**Aim of the exercise**
Recast every line of the material below as a Markdown table with two columns, Row and Material line. Number each row, skip any blank lines, and leave the pictures out.

**Supplied material**

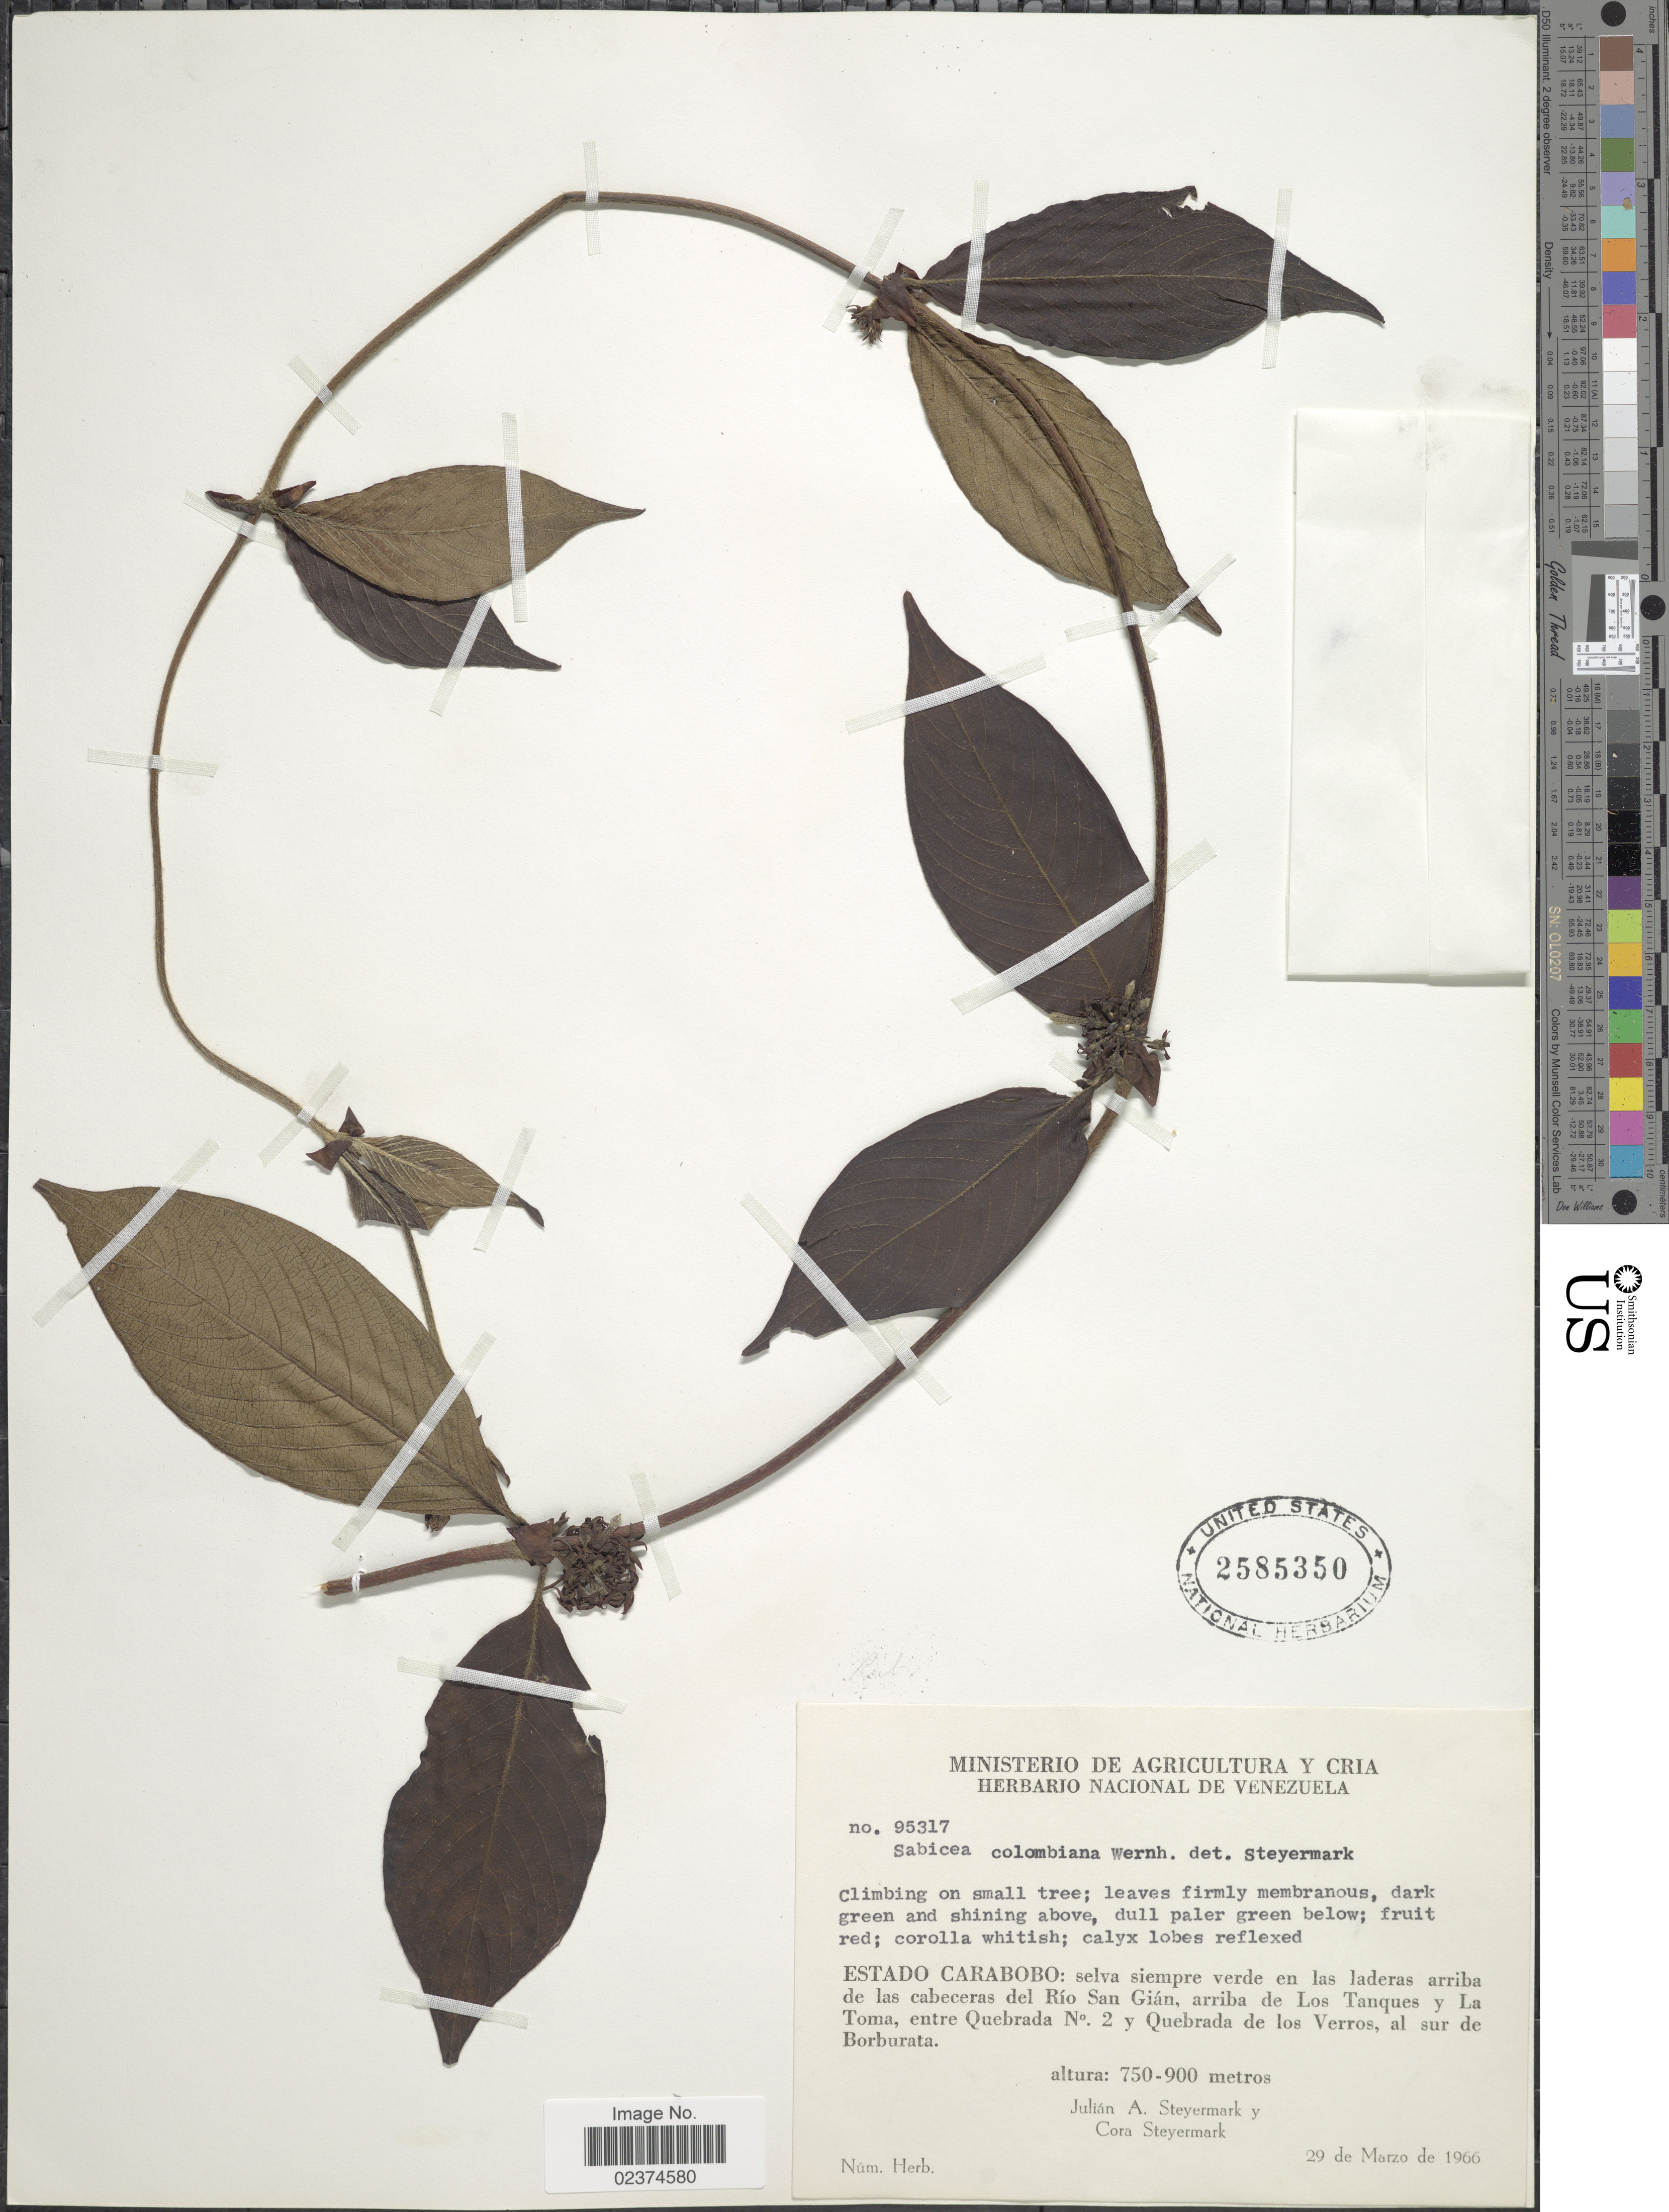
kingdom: Plantae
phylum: Tracheophyta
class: Magnoliopsida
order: Gentianales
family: Rubiaceae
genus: Sabicea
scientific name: Sabicea colombiana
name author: Wernham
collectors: J. Steyermark & C. Steyermark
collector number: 95317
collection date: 1966-03-29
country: Venezuela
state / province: Carabobo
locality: Selva siempre verde en las laderas arriba de las cabeceras del Rio San Gian. arriba de Los Tanques y La Toma, entre Quebrada y Quebrada de los Verros al sur de Borburata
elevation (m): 750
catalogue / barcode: US 2585350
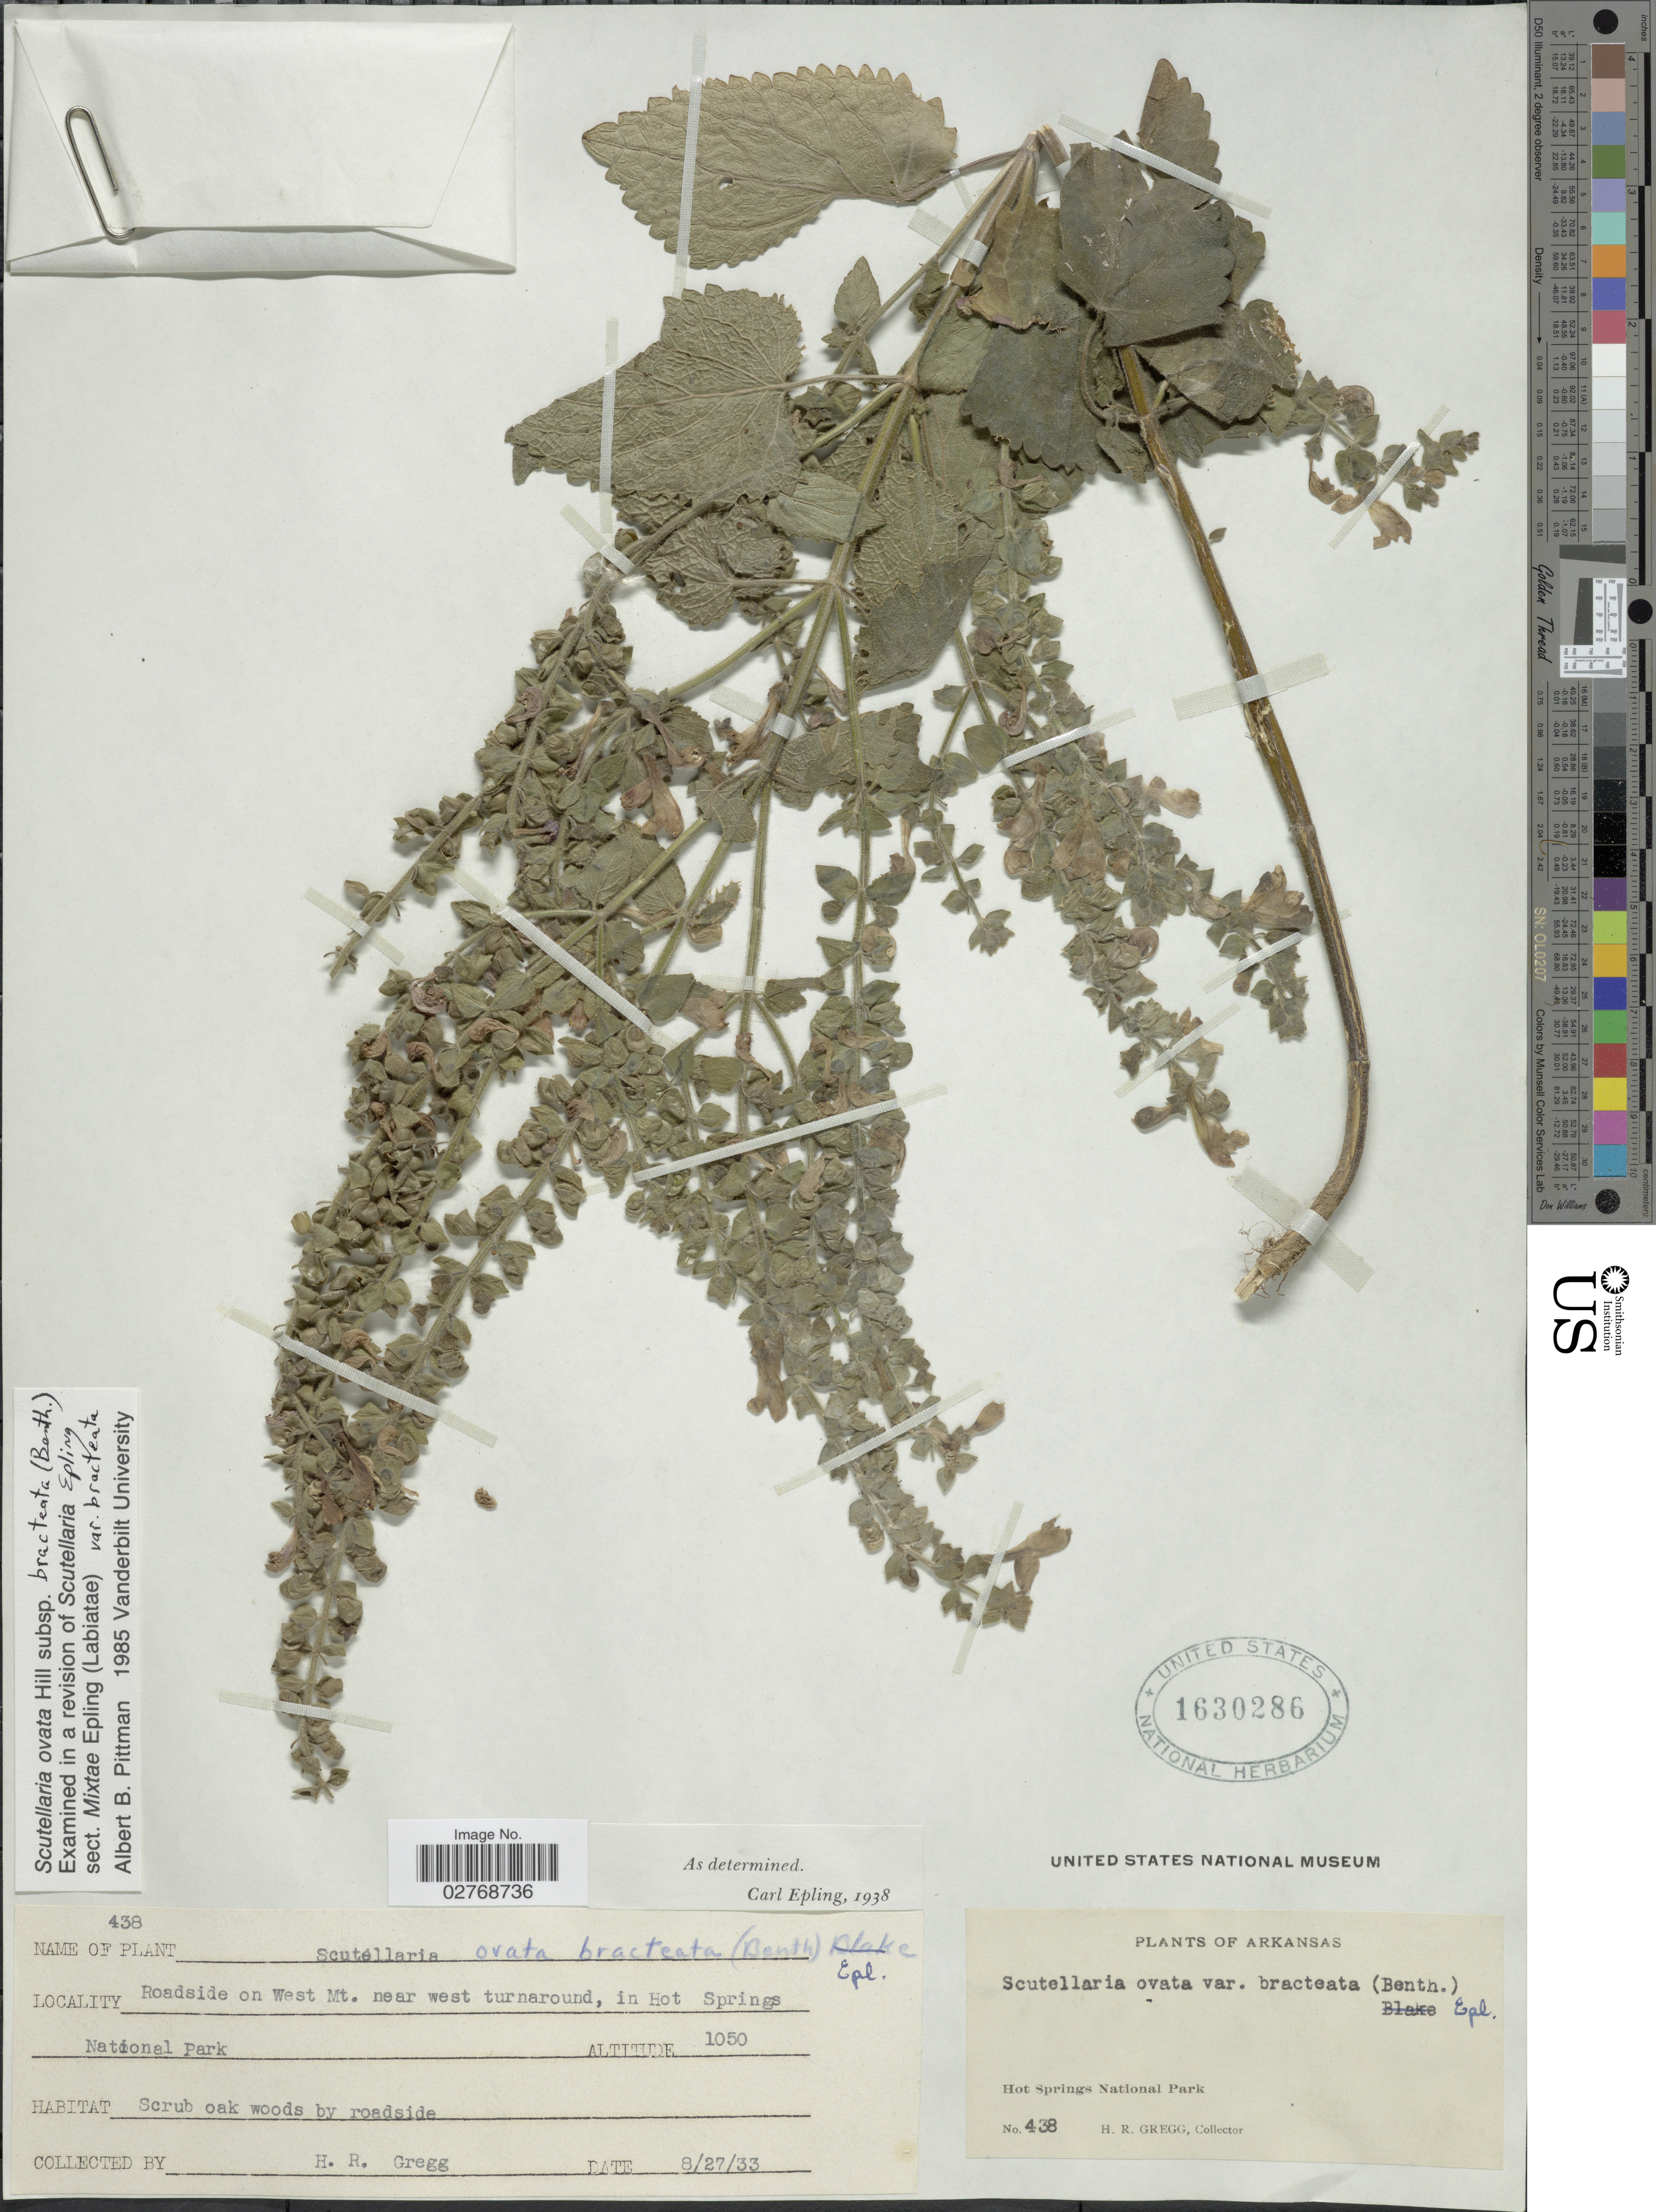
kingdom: Plantae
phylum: Tracheophyta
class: Magnoliopsida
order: Lamiales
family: Lamiaceae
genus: Scutellaria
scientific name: Scutellaria ovata subsp. bracteata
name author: (Benth.) Epling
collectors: H. Gregg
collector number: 438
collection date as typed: Transcribed d/m/y: 27/8/33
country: United States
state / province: Arkansas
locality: Roadside on West Mt. near west turnaround, in Hot Springs National Park.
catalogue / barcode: US 1630286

**Exercise response**
| Row | Material line |
|---|---|
| 1 | kingdom: Plantae |
| 2 | phylum: Tracheophyta |
| 3 | class: Magnoliopsida |
| 4 | order: Gentianales |
| 5 | family: Rubiaceae |
| 6 | genus: Sabicea |
| 7 | scientific name: Sabicea colombiana |
| 8 | name author: Wernham |
| 9 | collectors: J. Steyermark & C. Steyermark |
| 10 | collector number: 95317 |
| 11 | collection date: 1966-03-29 |
| 12 | country: Venezuela |
| 13 | state / province: Carabobo |
| 14 | locality: Selva siempre verde en las laderas arriba de las cabeceras del Rio San Gian. arriba de Los Tanques y La Toma, entre Quebrada y Quebrada de los Verros al sur de Borburata |
| 15 | elevation (m): 750 |
| 16 | catalogue / barcode: US 2585350 |
| 17 | kingdom: Plantae |
| 18 | phylum: Tracheophyta |
| 19 | class: Magnoliopsida |
| 20 | order: Lamiales |
| 21 | family: Lamiaceae |
| 22 | genus: Scutellaria |
| 23 | scientific name: Scutellaria ovata subsp. bracteata |
| 24 | name author: (Benth.) Epling |
| 25 | collectors: H. Gregg |
| 26 | collector number: 438 |
| 27 | collection date as typed: Transcribed d/m/y: 27/8/33 |
| 28 | country: United States |
| 29 | state / province: Arkansas |
| 30 | locality: Roadside on West Mt. near west turnaround, in Hot Springs National Park. |
| 31 | catalogue / barcode: US 1630286 |